Дженни подошла утешить деда. “Дедушка, дедушка, не плачь, — увещевала она его своим нежным голоском. — Она уже не здесь, она обещала мне. Бабушка говорила, что в свой последний день вернется в ту пору, когда впервые услышала музыку, еще совсем маленькой, — на деревенской улице, где родилась. Она мне пообещала. Тогда играли свадьбу, все танцевали, и голоса флейт радостно переливались в воздухе. Оставь ее там, дедушка, так надо. Она мне пообещала. А ты возвращайся, возвращайся туда и помоги умереть ее бедному телу”».
В этом эпизоде Тилли Олсен показывает, как умирает бабушка, уже старенькая, утратившая воспоминания о своей жизни, кроме самых первых, детских, которые отложились в памяти в ярких, живых подробностях.
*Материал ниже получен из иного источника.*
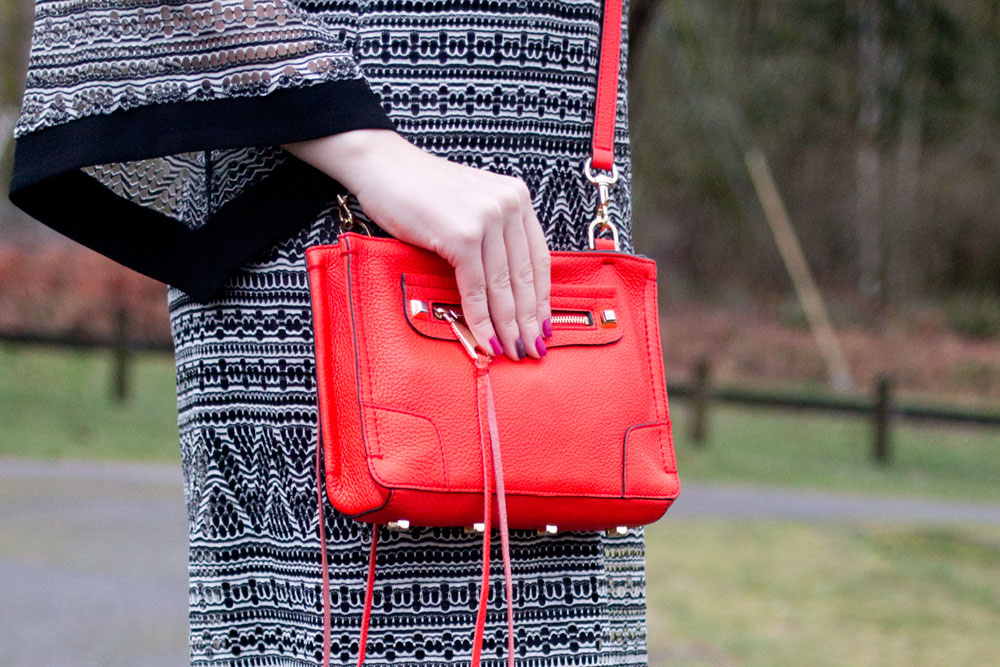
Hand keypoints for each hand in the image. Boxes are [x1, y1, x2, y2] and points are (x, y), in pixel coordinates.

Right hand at [282, 129, 551, 360]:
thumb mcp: (471, 205)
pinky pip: (475, 288)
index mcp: (516, 197)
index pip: (538, 258)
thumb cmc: (420, 189)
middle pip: (525, 276)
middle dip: (529, 320)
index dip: (542, 298)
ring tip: (512, 351)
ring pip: (503, 287)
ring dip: (508, 326)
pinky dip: (481, 319)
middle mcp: (509, 204)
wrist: (382, 166)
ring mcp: (487, 219)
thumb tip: (506, 288)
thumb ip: (493, 234)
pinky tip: (485, 339)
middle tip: (533, 349)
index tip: (543, 325)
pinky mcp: (462, 235)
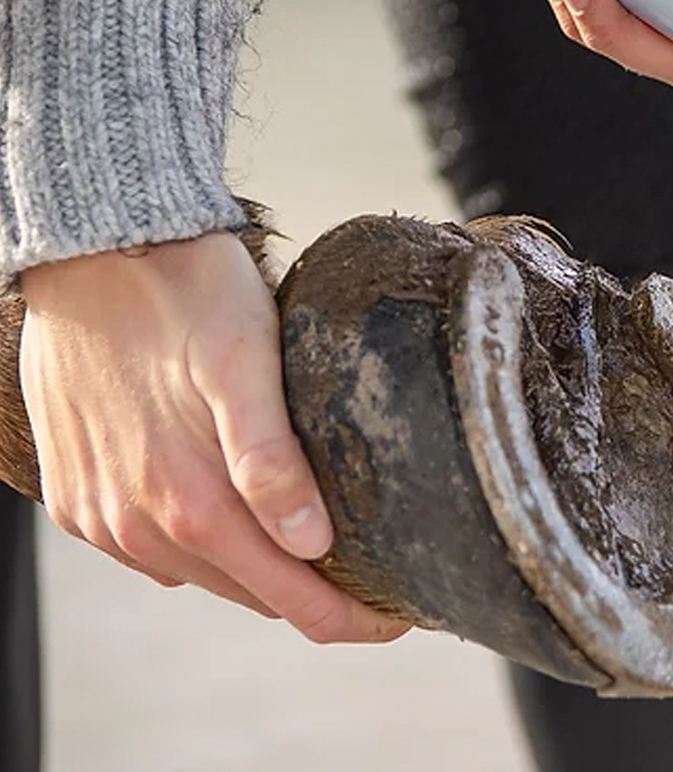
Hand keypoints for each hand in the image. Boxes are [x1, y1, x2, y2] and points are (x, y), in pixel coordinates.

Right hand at [20, 233, 407, 643]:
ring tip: (307, 540)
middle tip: (369, 573)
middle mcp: (138, 525)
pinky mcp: (77, 496)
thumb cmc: (184, 294)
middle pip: (249, 592)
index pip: (291, 599)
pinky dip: (197, 542)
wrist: (92, 252)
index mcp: (190, 502)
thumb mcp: (245, 361)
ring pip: (201, 573)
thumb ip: (272, 458)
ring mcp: (101, 516)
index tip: (399, 613)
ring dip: (255, 566)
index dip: (352, 616)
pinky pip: (149, 547)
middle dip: (312, 593)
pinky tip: (228, 510)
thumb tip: (313, 544)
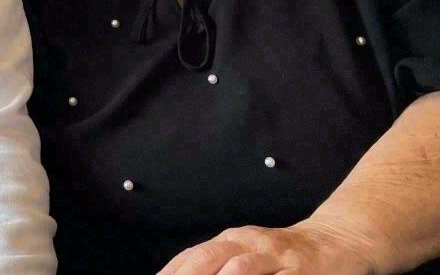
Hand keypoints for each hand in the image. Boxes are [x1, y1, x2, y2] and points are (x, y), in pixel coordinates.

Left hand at [156, 222, 377, 273]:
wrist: (338, 239)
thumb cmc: (286, 257)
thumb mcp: (250, 257)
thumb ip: (219, 267)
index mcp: (233, 242)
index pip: (192, 258)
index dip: (171, 273)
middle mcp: (251, 244)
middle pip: (210, 259)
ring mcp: (277, 256)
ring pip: (241, 269)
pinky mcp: (301, 269)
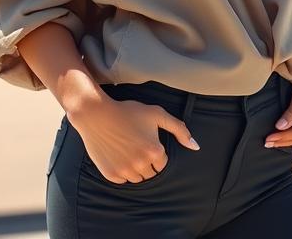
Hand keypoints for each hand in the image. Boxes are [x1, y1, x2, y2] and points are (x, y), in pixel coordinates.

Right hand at [68, 96, 200, 184]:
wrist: (96, 114)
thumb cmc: (128, 111)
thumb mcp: (157, 113)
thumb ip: (180, 129)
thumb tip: (196, 146)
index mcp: (154, 151)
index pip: (162, 164)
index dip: (155, 152)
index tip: (145, 141)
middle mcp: (141, 164)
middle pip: (150, 173)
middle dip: (146, 162)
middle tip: (135, 145)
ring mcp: (125, 171)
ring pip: (137, 179)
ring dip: (135, 169)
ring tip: (126, 150)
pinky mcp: (110, 174)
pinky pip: (122, 180)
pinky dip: (122, 171)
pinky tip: (117, 155)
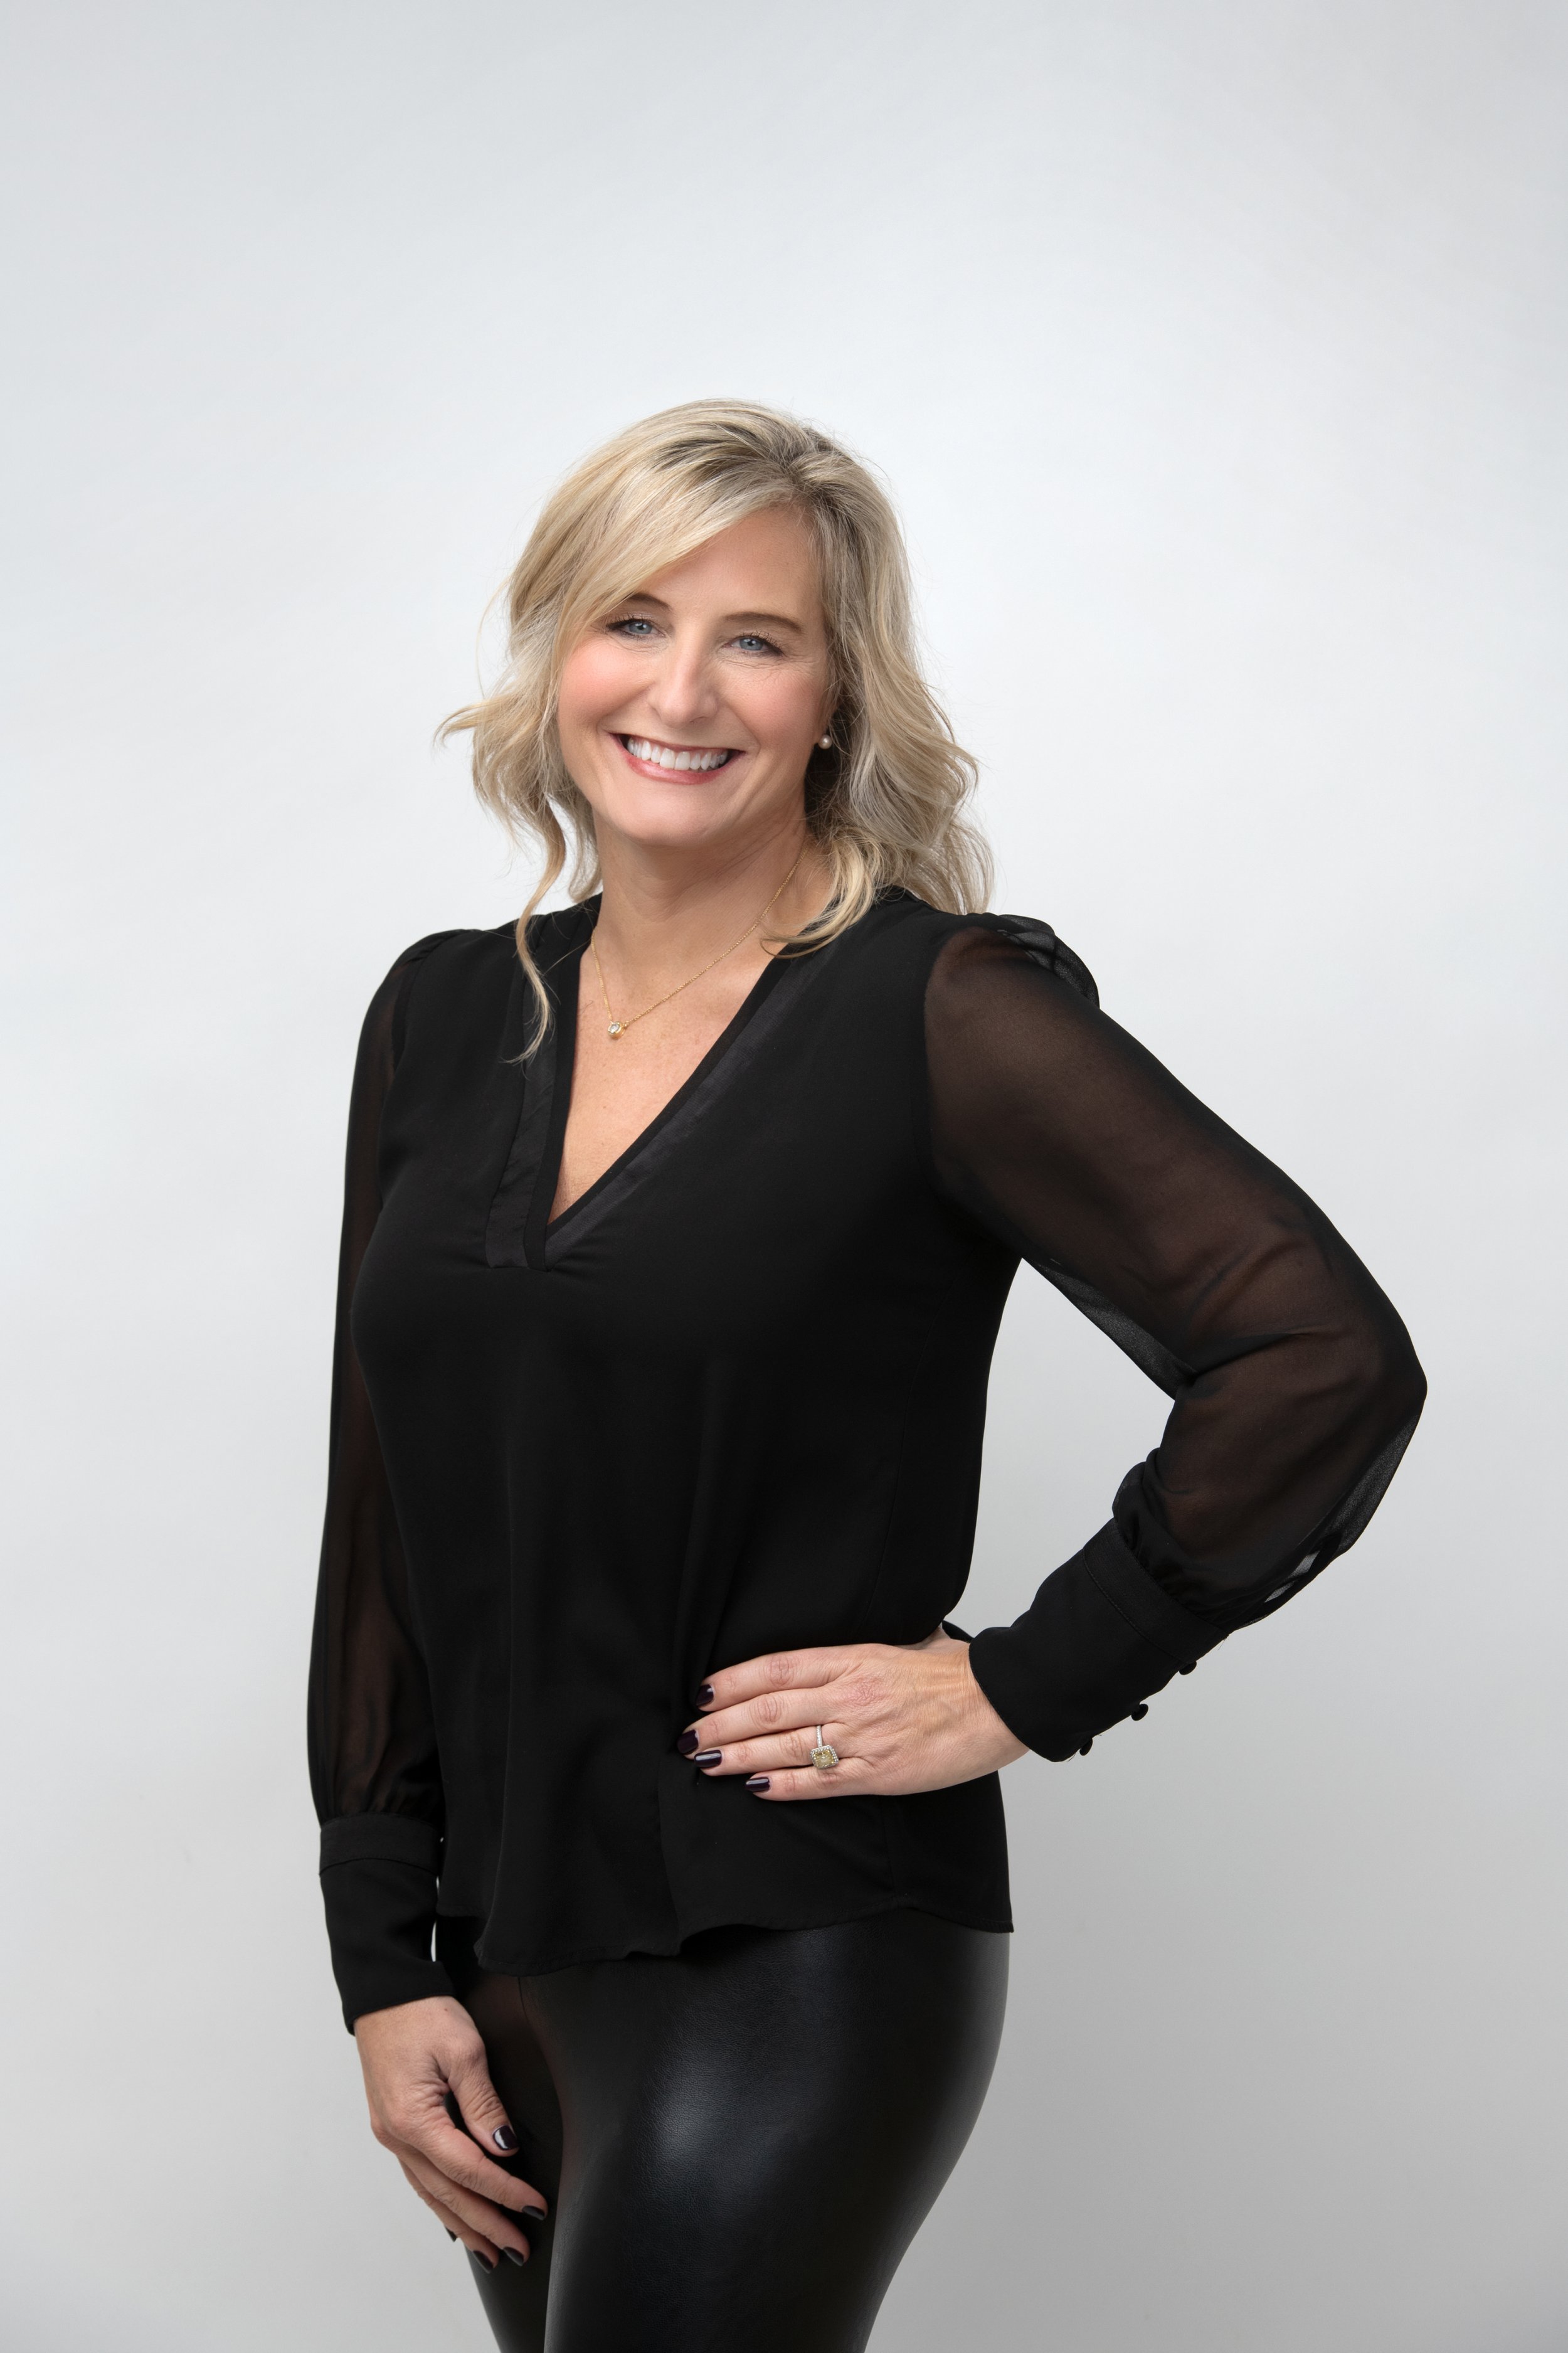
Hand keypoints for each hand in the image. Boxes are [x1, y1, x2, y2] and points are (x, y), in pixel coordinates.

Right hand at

Если вам приходилось знавать стариков с деменцией, думаю, вы подметили у них эту особенность.
А вообще это самый старинный из всех выявленных неврологией паттернов. Еще в 1882 году данное наблюдение признал как каноническое французский психолог Теодюль Рибо, пораженный тем фактом, что у старых людей память о днях юности прочнее, чем более свежие воспоминания1. Феномен обратного развития памяти известен как закон Рибо, объясняющий, почему некоторые люди под конец жизни переходят на язык своего детства. В 1955 году, умирая в Принстонском госпитале, Альберт Эйнштейн что-то говорил. Все хотели бы знать, что именно великий ученый пожелал сказать миру на пороге небытия, но мы никогда не узнаем этого, потому что говорил он по-немецки, на своем родном языке. Дежурившая в ту ночь сиделка знала только английский, и потому последние слова Эйнштейна навсегда утрачены для нас.